Issa Al Salmi, Suad Hannawi


Background: Oman is a Middle Eastern country bordering the Arabian Sea, Sea of Oman and the Persian Gulf. It has a population of about four million people, about 50% of whom are expatriates. The WHO report is the first international assessment of Oman’s health system (HS). More, the WHO report is the first-ever comprehensive assessment of the world’s health systems.

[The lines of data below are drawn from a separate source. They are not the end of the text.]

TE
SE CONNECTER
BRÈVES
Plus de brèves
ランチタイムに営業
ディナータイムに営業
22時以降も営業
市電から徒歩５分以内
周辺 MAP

Purpose of the study: To discuss the WHO report assessment of Oman’s health system. In addition, we will explore how a small country with relatively a young health system could, achieve such a high ranking where others with high financial capacity and well mature health system fail to achieve a goo ranking by the WHO standard.

Methods: The study utilises WHO report that relies on the following major components: (1) goal attainment (effectiveness), (2) health expenditures per-capita, and (3) efficiency and the overall level of health performance. Its analysis identifies the key outcomes in terms of three main goals for HS: to improve health; to improve the responsiveness of the HS to people’s legitimate expectations of being treated with dignity and autonomy and due care; and to encourage, the third component, the HS to be fairly financed.

Results: Oman was ranked highly by the WHO report. Its success is very impressive compared to many countries that are well advanced and have a better health finance system. WHO used five performance indicators to measure HS in 191 member states, it finds that France provides the best overall health care followed among major countries by Italy, Spain, Oman, Austria and Japan.

Conclusions, brief summary and potential implications:

This highly innovative study has been criticised for its choice of objectives and advocate a case for omitting the equity of financing from the list and replacing it with an index of access, both financial and geographical. The weights attached to the system objectives have not been validated. However, it is highly unlikely that a single set of weights or a single set of objectives can be obtained which are valid reflections of the aspirations of every country in the world.

Key words: World Health Organization, health report, health system, Oman, health system, effectiveness, health expenditures, efficiency, health performance, dignity and autonomy.